若说血统与资历能够撑起名分,宠爱则是另一种更易冷却的火焰。顺妃钮祜禄氏最能说明这一点。她本是弘毅公额亦都的六世孙女,亦与孝昭仁皇后、温僖贵妃同宗,同样是“镶黄旗第一望族”。乾隆三十九年入宫即封贵人,不到两年连跳两级至顺妃,曾经主持乾隆四十五年的亲蚕礼。一时之间,连愉妃、颖妃亦需礼让三分。然而好景不长,乾隆五十三年,她先降为顺嫔,又降为顺贵人,跌落速度之快,连尚书房档案只留下冰冷一句“以事降秩”。第二年,她孤零零地离世,葬入裕陵妃园寝最后排,墓表简短得仿佛在暗示荣宠的易逝。

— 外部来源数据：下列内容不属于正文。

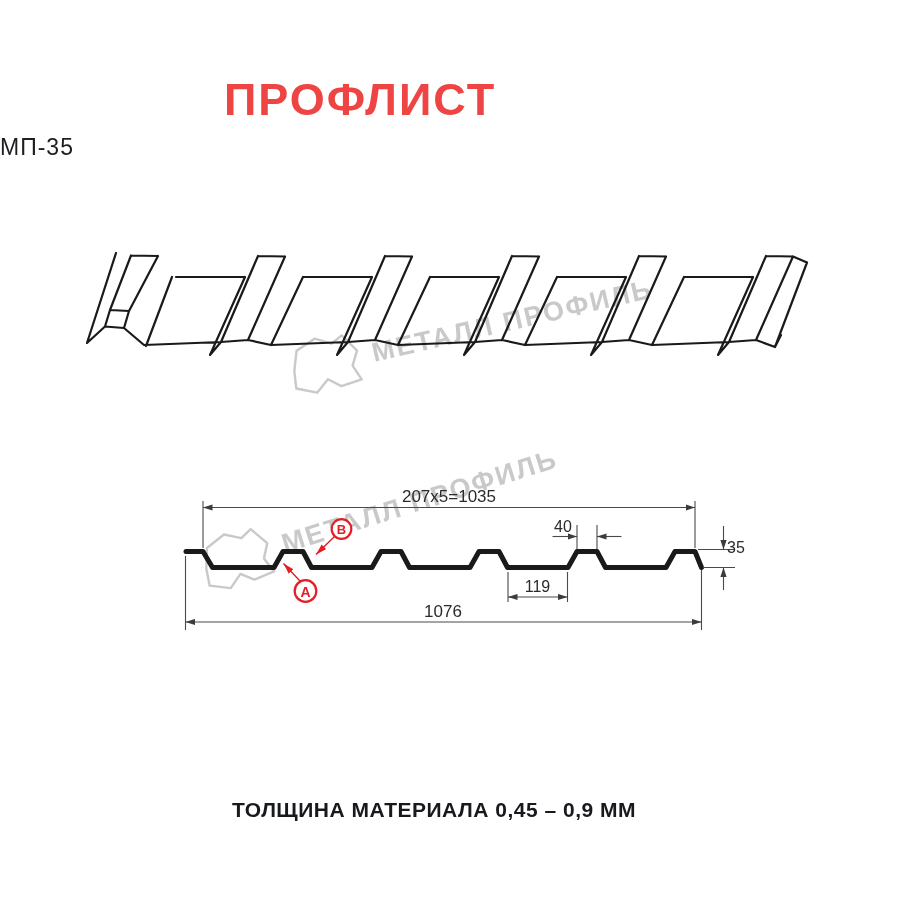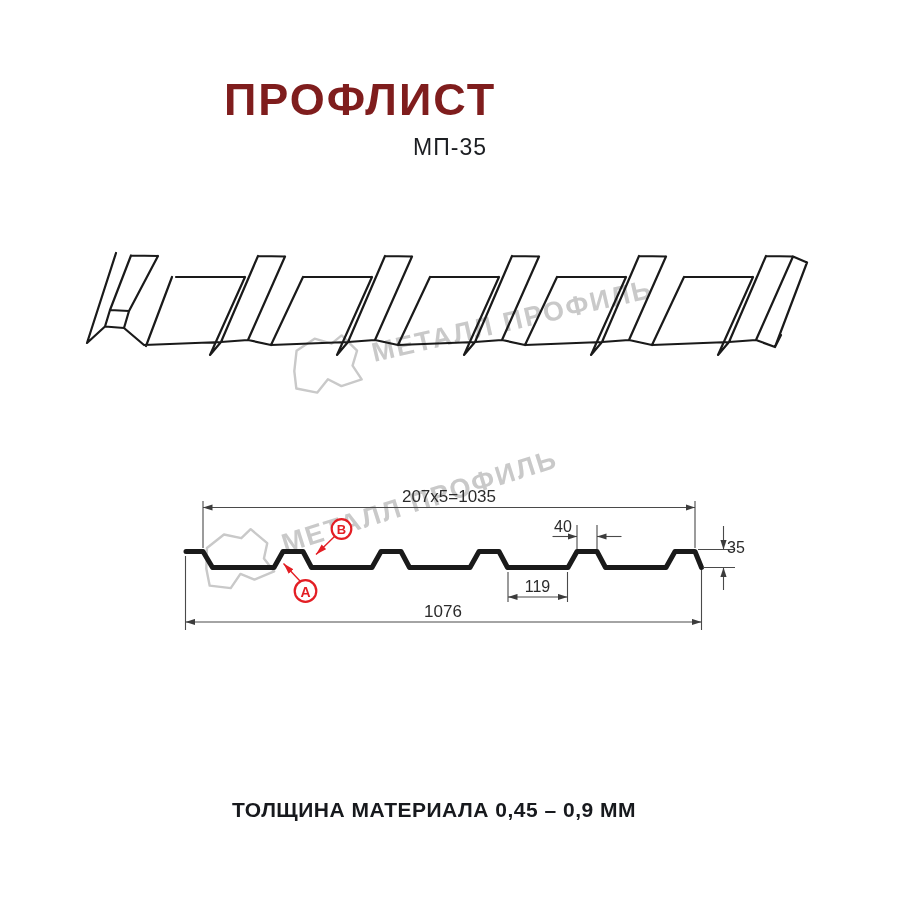"ПРОФЛИСТ" .title { color: #7f1d1d -> #ef4444 }
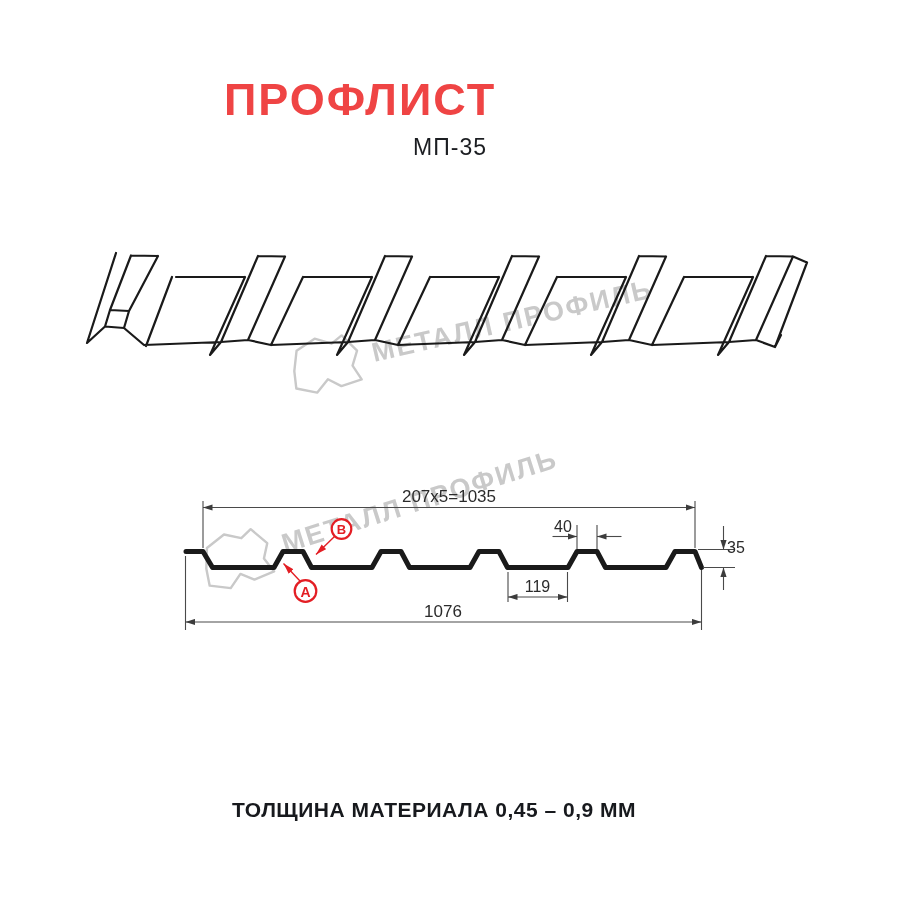"МП-35" .subtitle { text-align: center -> none }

综观这二十余年,后宫权柄在三人手里轮转:先是满族贵胄出身的舒妃叶赫那拉氏,接着是赫赫战功但出身低微的愉妃珂里叶特氏,再到蒙古八旗的颖贵妃巴林氏,而顺贵人则如流星划破夜空,虽耀眼却转瞬即逝。乾隆并未重立皇后,一则心有所属,不愿再立新后冲淡对魏佳氏的追思;二则出于政治考量,避免再度搅动旗、汉、蒙各方势力的微妙平衡。以妃、贵妃层级分散事权,既能互相牵制,又能省却礼制上的诸多麻烦,可谓老帝用人之老到所在。
有意思的是,这种“无后而以妃联署”的局面并非乾隆首创。追溯康熙末年,孝诚仁皇后早逝,孝昭仁皇后又薨,康熙亦曾多年不立中宫,改由皇贵妃主持。乾隆素来仰慕祖父,他或受此启发,才让后宫首领的权力在妃嫔之间流动,从而避免了一个人独大的状况。

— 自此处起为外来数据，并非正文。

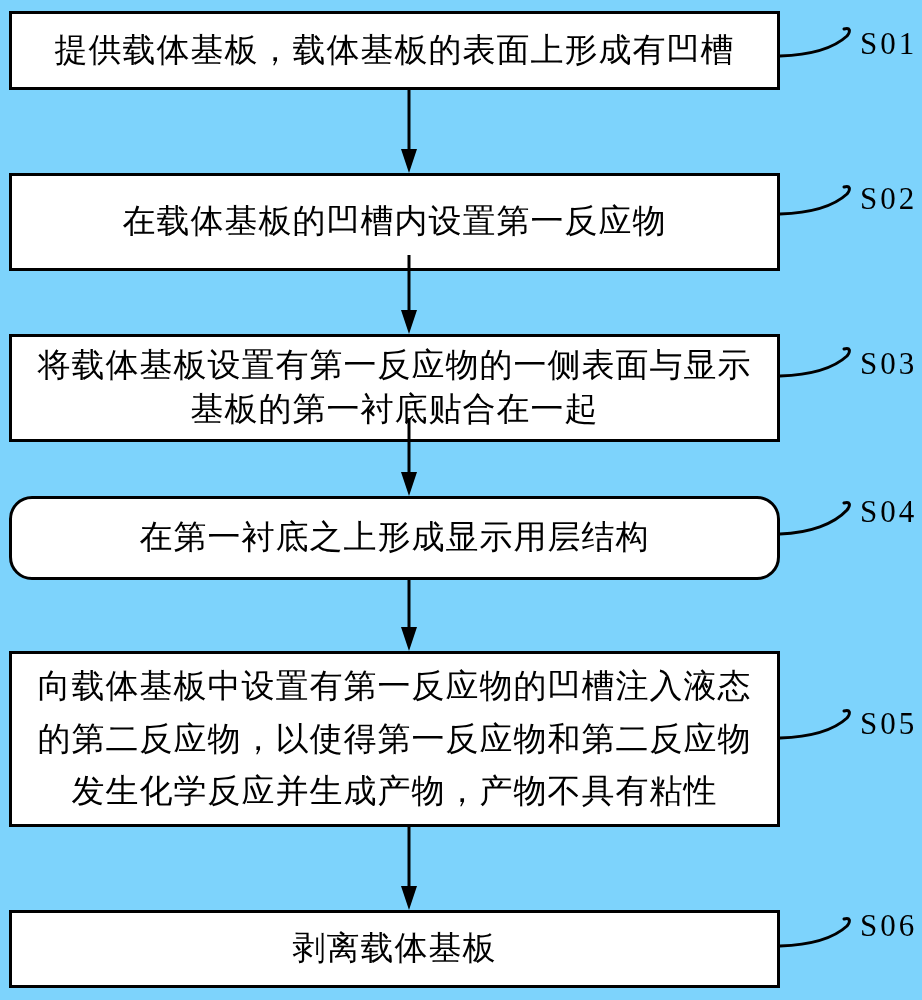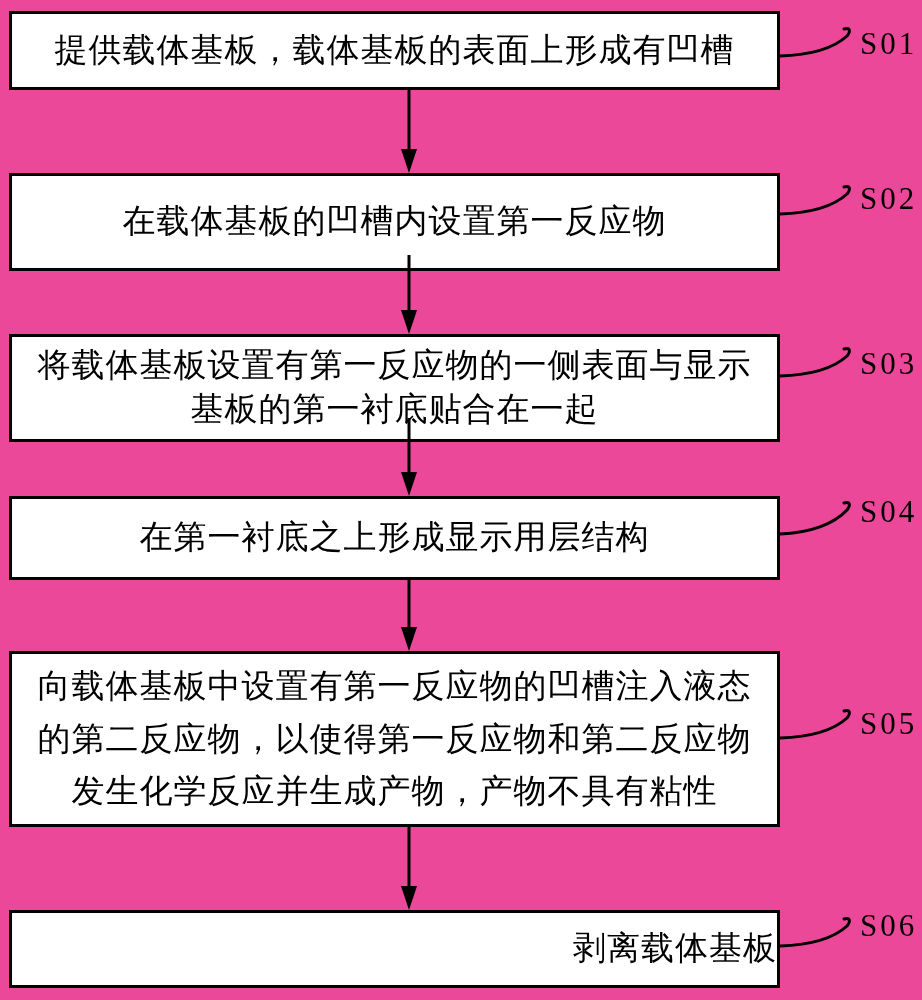"提供载体基板，载体基板的表面上形成有凹槽" .stage { background: #ec4899 -> #7dd3fc }
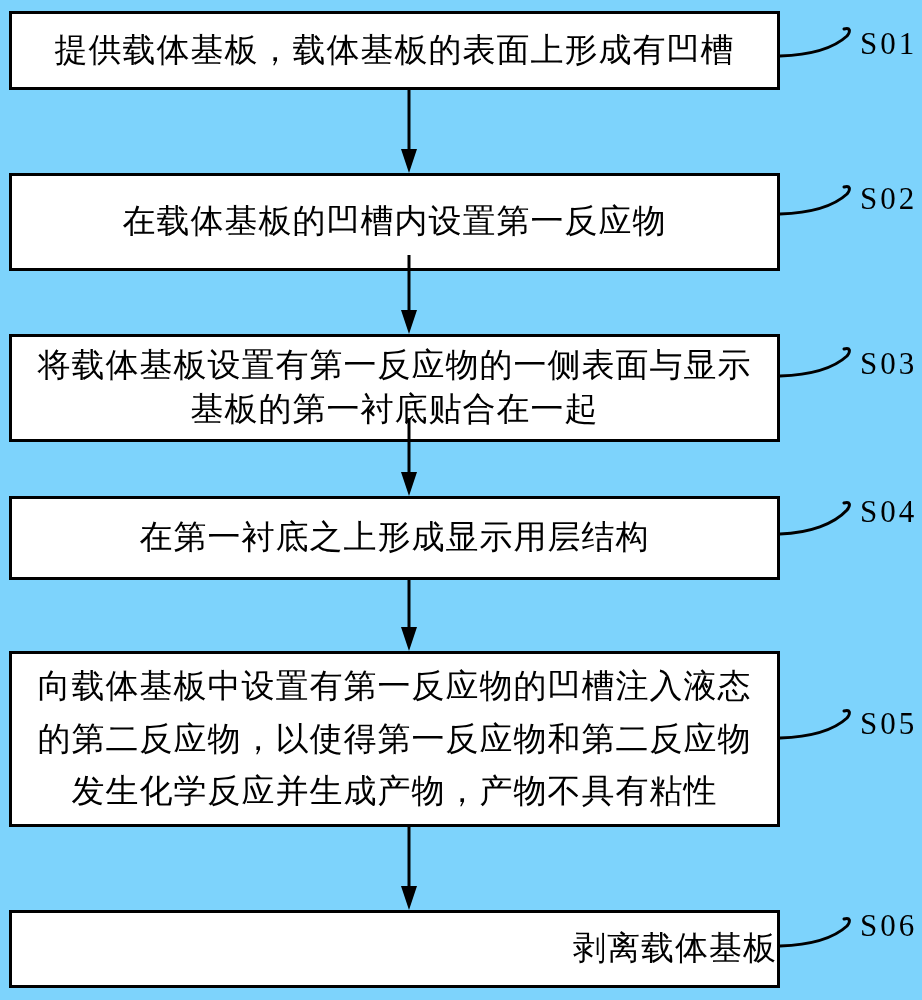"在第一衬底之上形成显示用层结构" #box4 { border-radius: none -> 23px }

上行下效,嘉庆帝即位后旋即册立皇后,意在恢复祖制,也意味着乾隆时代这段别样的“多妃共治”被写进了史册。今天翻检《清实录》与《内务府档》,仍能捕捉到它的影子:亲蚕礼上的名单一换再换,寿康宫请安的笔记时而写“舒妃领众”,时而改为“愉妃、颖妃偕众”。历史在这些看似琐碎的宫廷记事中留下微光,告诉后人:帝王家事,并非一成不变,柔软也好,冷酷也罢,终究要服从于权力和血脉的长河。